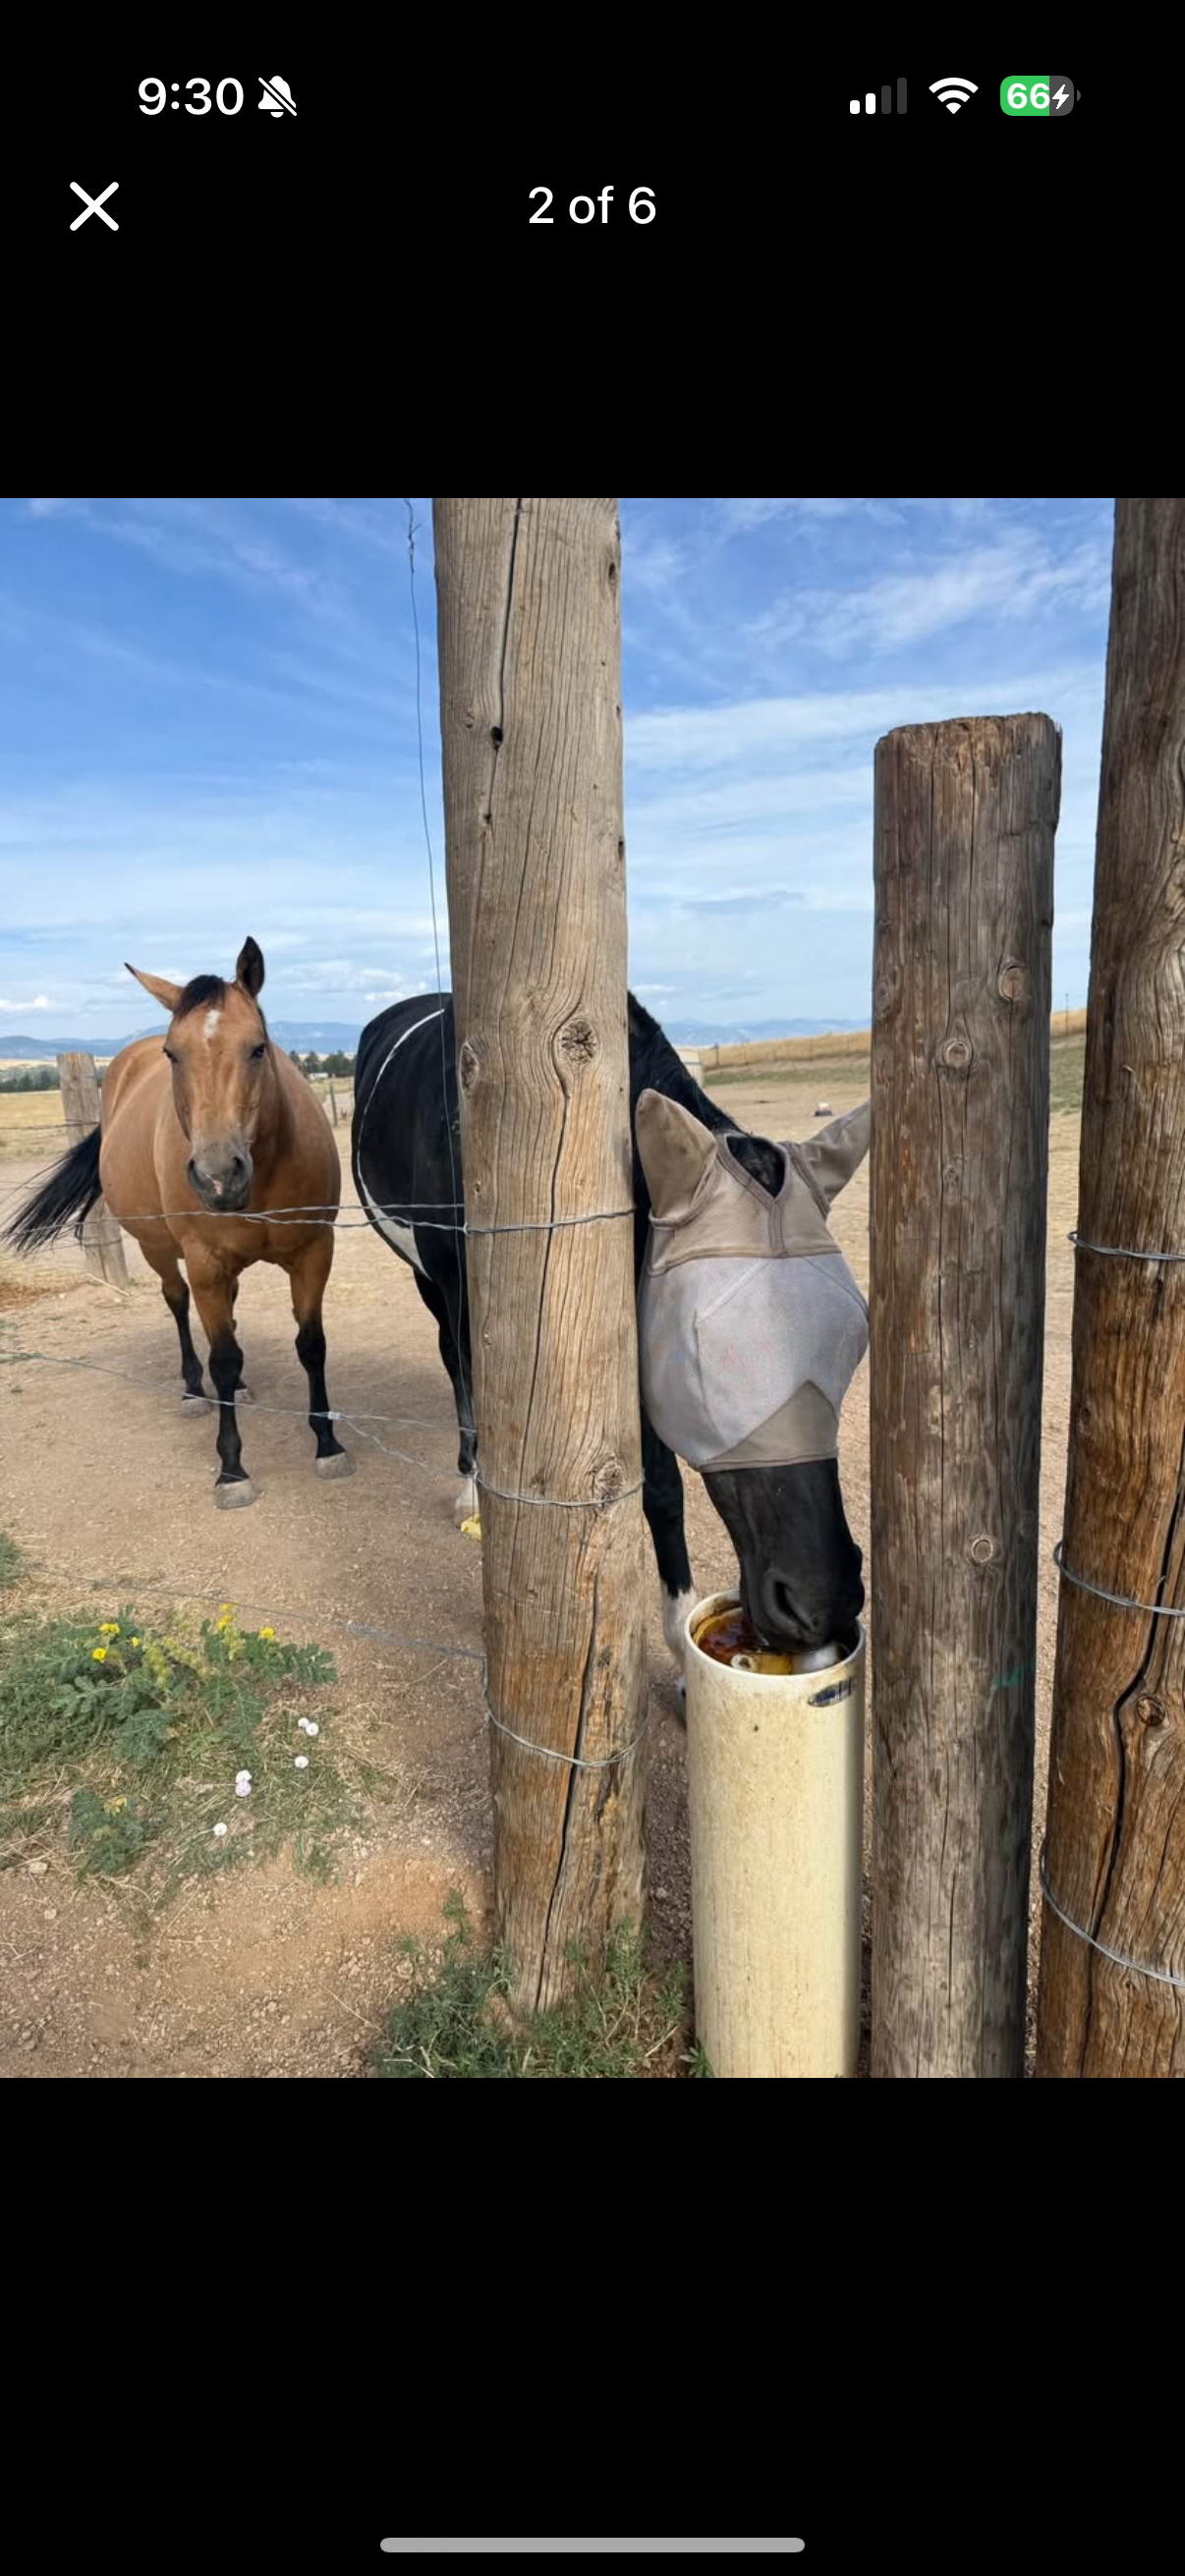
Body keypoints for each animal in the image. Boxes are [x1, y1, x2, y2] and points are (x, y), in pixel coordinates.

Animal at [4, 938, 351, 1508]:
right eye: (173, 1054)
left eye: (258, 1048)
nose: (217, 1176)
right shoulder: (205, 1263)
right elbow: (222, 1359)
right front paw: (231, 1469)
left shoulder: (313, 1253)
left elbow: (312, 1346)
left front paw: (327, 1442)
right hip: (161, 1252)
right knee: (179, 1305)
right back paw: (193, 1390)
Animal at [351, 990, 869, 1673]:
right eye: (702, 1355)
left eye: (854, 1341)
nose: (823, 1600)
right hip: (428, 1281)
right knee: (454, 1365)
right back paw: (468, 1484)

■ ACTION ITEM:
Every line of the data above is to be set down exactly; the pictures are not.

■ WRITTEN RESPONSE:
Body keypoints for each animal in the image. Boxes are [x1, y1, x2, y2] and points are (x, y), in pixel coordinates.

Animal at [4, 938, 351, 1508]:
right eye: (173, 1054)
left eye: (258, 1048)
nose: (217, 1176)
right shoulder: (205, 1263)
right elbow: (222, 1359)
right front paw: (231, 1469)
left shoulder: (313, 1253)
left elbow: (312, 1346)
left front paw: (327, 1442)
right hip: (161, 1252)
right knee: (179, 1305)
right back paw: (193, 1390)
Animal at [351, 990, 869, 1673]:
right eye: (702, 1355)
left eye: (854, 1341)
nose: (823, 1600)
right hip: (428, 1281)
right knee: (454, 1365)
right back paw: (468, 1484)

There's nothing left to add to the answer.